Kethlun Warder, or Keth, is a twenty-year-old journeyman glassblower originally from the Namornese Empire. He was struck by lightning the year before, and the damage caused by the strike left him temporarily paralyzed, forcing him to relearn his trade. Tris sees him struggle with a piece he is trying to blow and accidentally infuse it with magic he cannot control. Unknown to him, the lightning strike gave him ambient weather powers alongside his small gift for academic glass magic, and Tris informs him he must learn to control them.

Dema Nomasdina is a mage in the service of the city’s arurimi, or police. He works in Khapik, the city’s famed pleasure district, where entertainers known as yaskedasi ply their trade. Dema has been tasked with finding a serial killer called the Ghost, who has been targeting female yaskedasi and leaving their bodies in important public places. This has outraged the local authorities, not because of the murders themselves - yaskedasi are of low caste and thus unimportant - but because the Tharian religion holds that death is a form of spiritual pollution, requiring priests and mages to perform purifying rituals everywhere a corpse has touched. This interferes with the hunt for the murderer, as the rituals destroy the residues that can be used in magical tracking.

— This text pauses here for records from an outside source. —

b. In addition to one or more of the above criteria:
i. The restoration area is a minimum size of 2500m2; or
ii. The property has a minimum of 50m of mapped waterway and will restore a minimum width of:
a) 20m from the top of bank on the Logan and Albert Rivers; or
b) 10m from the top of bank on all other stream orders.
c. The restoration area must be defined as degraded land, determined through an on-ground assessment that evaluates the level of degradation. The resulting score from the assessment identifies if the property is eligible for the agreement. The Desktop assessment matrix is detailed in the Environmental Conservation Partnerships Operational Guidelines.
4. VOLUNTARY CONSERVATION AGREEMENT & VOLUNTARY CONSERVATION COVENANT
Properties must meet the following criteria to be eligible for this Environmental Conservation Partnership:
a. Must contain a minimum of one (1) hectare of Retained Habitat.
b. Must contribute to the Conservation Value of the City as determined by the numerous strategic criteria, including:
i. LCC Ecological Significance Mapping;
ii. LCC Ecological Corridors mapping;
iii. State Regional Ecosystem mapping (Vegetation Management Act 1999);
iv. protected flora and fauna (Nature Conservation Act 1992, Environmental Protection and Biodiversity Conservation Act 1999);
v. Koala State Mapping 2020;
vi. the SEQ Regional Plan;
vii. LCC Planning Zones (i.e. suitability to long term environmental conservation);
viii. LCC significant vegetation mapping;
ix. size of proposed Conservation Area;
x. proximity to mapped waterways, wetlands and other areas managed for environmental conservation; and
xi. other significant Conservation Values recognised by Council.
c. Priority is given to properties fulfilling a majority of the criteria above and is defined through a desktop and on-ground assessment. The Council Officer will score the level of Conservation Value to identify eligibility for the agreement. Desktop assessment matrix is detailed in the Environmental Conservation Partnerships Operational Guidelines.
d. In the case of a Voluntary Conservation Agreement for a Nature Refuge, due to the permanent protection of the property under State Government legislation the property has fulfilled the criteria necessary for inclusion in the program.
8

While having his new magic tested at the university, Keth blows a glass sphere that is mysteriously full of lightning. When it clears several hours later, it shows the body of the Ghost’s next victim, left in the Fifth District Forum. The globe is passed on to the arurimi.

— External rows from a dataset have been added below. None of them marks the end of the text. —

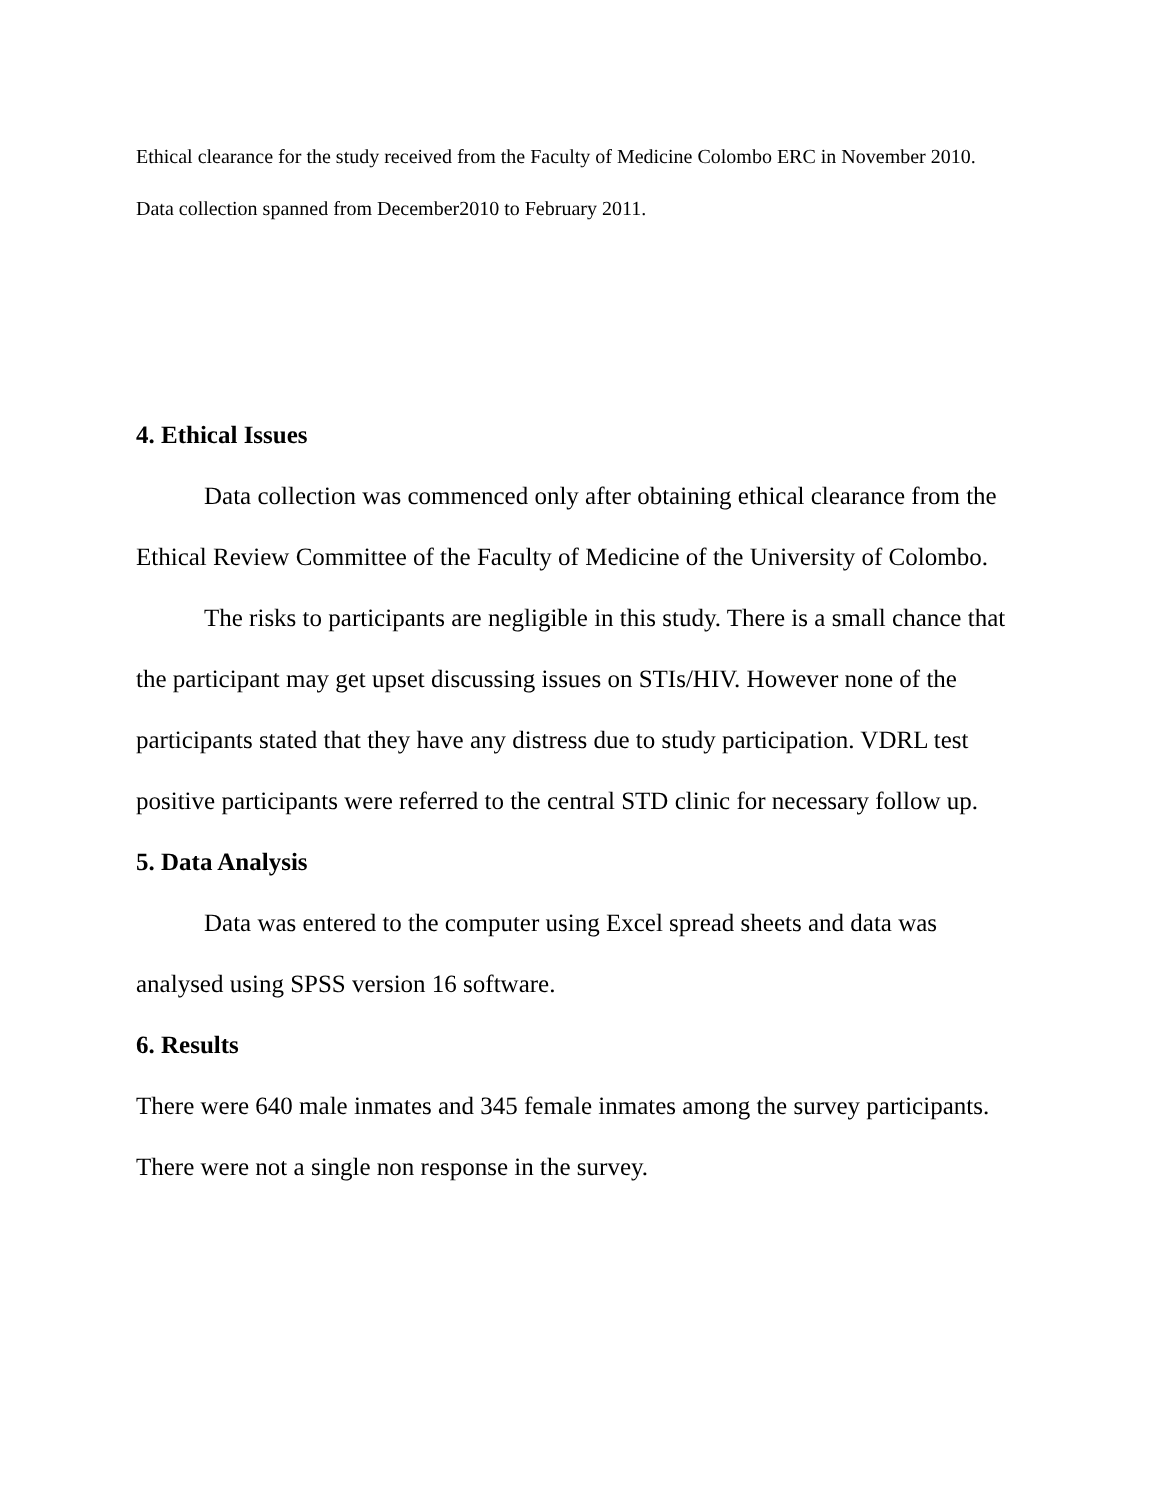Ethical clearance for the study received from the Faculty of Medicine Colombo ERC in November 2010.
Data collection spanned from December2010 to February 2011.
4. Ethical Issues
Data collection was commenced only after obtaining ethical clearance from the Ethical Review Committee of the Faculty of Medicine of the University of Colombo.
The risks to participants are negligible in this study. There is a small chance that the participant may get upset discussing issues on STIs/HIV. However none of the participants stated that they have any distress due to study participation. VDRL test positive participants were referred to the central STD clinic for necessary follow up.
5. Data Analysis
Data was entered to the computer using Excel spread sheets and data was analysed using SPSS version 16 software.
6. Results
There were 640 male inmates and 345 female inmates among the survey participants. There were not a single non response in the survey.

As no other mages in the city have abilities related to lightning, Tris becomes Keth’s teacher. She helps him learn to control his magic and move past his fear of storms at the same time as she teaches herself to scry on the wind. Tris and Keth assume the care of a small girl, Glaki, whose mother Iralima was killed by the Ghost. Tris discovers the child has academic magic, and Glaki joins the mages’ meditation lessons. Keth and Tris join Dema in his search for the killer.

As the lessons progress, Keth blows several more spheres showing the Ghost’s victims. The journeyman learns to control his powers better to force the spheres to clear faster, hoping to enable the arurimi to catch the Ghost. Tris takes to exploring Khapik, attempting to find the killer by listening to the wind.

Keth blows a globe which shows a yaskedasu alive but about to be attacked. He and the arurimi arrive in time to save the woman, though the killer escapes. Tris, who has finally found the knack of seeing on the wind, sees the killer about to take another victim but, blinded by the vision, does not notice it is her until he grabs her. She fights back and sees that the Ghost is a prathmun, who tells her the killings are revenge for his yaskedasu mother and ruling-caste father abandoning him when he was born. Tris nearly kills him with her magic, but Dema and Niko, having seen her in Keth’s globe, intervene.

The Ghost is executed by the state. Keth declares his intention to learn investigative magic to help Dema continue to solve crimes, and Tris looks into finding a permanent home and teacher for Glaki. The prathmuni, having been warned by Tris, have mostly fled the city in advance of the other castes’ retribution and are negotiating for better treatment upon their return. Tris muses on the possibility that even a place as ancient as Tharios can change.

==Reception==
In a review for School Library Journal, Beth L. Meister states, "This fast-moving, action-filled story can stand alone, and is sure to be a hit with Pierce's many fans." A review by Anita L. Burkam for Horn Book Magazine includes, "With a large number of plot elements, Pierce has quite a few balls to keep in the air for most of the book; that a few drop before the end won't bother fans of her cheeky, down-to-earth characters, earnest magical effects, and low-key mysteries."

According to a review by Shelle Rosenfeld in Booklist, "Kethlun and Dema's stories add depth to the plot, and there's plenty of suspense, as well as a social commentary simmering beneath the surface of the story (the human rights of the lower classes are being ignored by the city in an effort to maintain its beautiful facade)." According to Kirkus Reviews, "the pace is too leisurely and repetitive to create much suspense" but the "appealing, well-rounded characters" help compensate for this.